Hisao Fujida calculated the amount of time it took the American to receive and return a grenade, and Hisao deliberately, after pulling the pin on a grenade, allowed three seconds to elapse before throwing it, counting aloud to himself, Fujibachi One, Fujibachi Two, Fujibachi Three.
When Mare Coe caught Hisao’s grenade, and started to throw it back, it exploded in his hand, taking off his arm, most of his face, and all of his life.
Chapter eight
When Miss Jerram saw Doc Swain’s old car pulling into the schoolyard that March morning, she wondered if one of us had took down sick that she didn’t know about. She looked around the room at all of us, but we all looked reasonably healthy. Maybe Doc Swain was coming to vaccinate everybody, she decided, but wondered why he couldn’t just do it at his office. Quickly she grabbed her purse and got out her compact and snapped it open and took a close look at her face. She already had on enough powder and rouge and lipstick and all to disguise her identity from anybody except her dog. She put some powder on her nose and had time to re-edge her mouth with the lipstick before Doc came into the schoolhouse.
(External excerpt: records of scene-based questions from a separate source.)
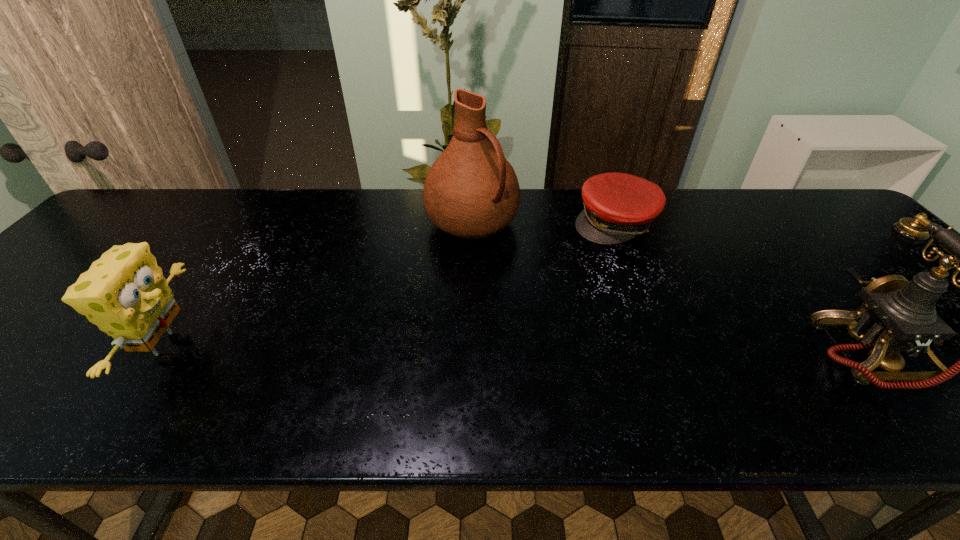
You are a GUI agent. You are given a task and a screenshot of the screen. Output one action in this format:
    pyautogui.click(x=<x>, y=<y>)
    Task: Click on the vacant space on the desktop that is between the sponge and the second tallest object and is positioned on the side of the pitcher with the handle
    
    Given the screenshot: What is the action you would take?
    pyautogui.click(x=607, y=353)

This screenshot has height=540, width=960. Identify the location of vacant spot on the desktop that is between the second shortest object and the rightmost object and is positioned on the front of the cap with an emblem. (502, 352).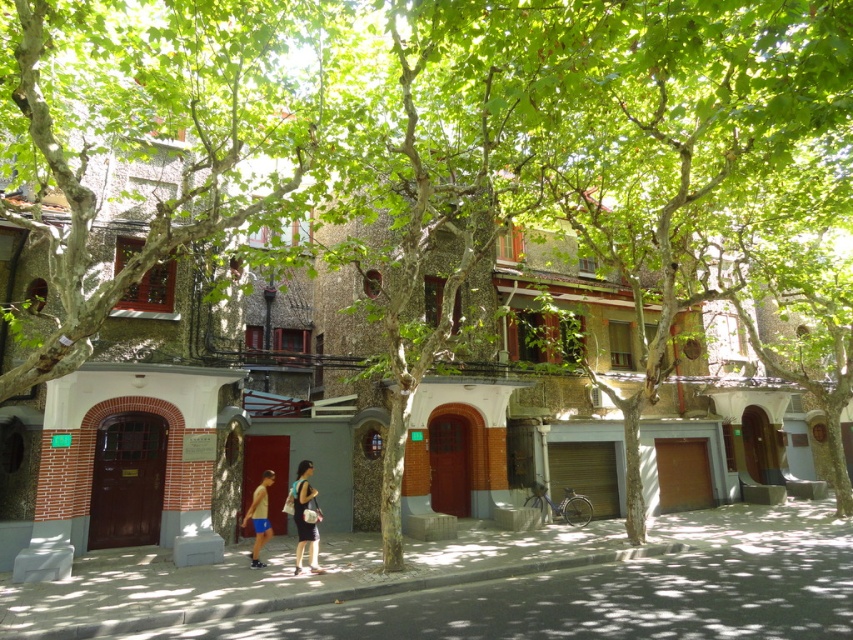
Question: Which of the following is the closest to the observer?

Choices:
 (A) matte black shorts at center
 (B) tan skin man at center
 (C) matte black dress at center

Answer: (C)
We all turned to look at him, a man in his middle sixties, thirty or more years older than Estalee Jerram, as if she cared—he was a man, wasn’t he? and there weren’t many of those left in Stay More. He gave us a forced smile, as if he had nothing to smile about. Then he crooked his finger at Miss Jerram, motioning her to come outside the schoolhouse so’s he could talk to her in private.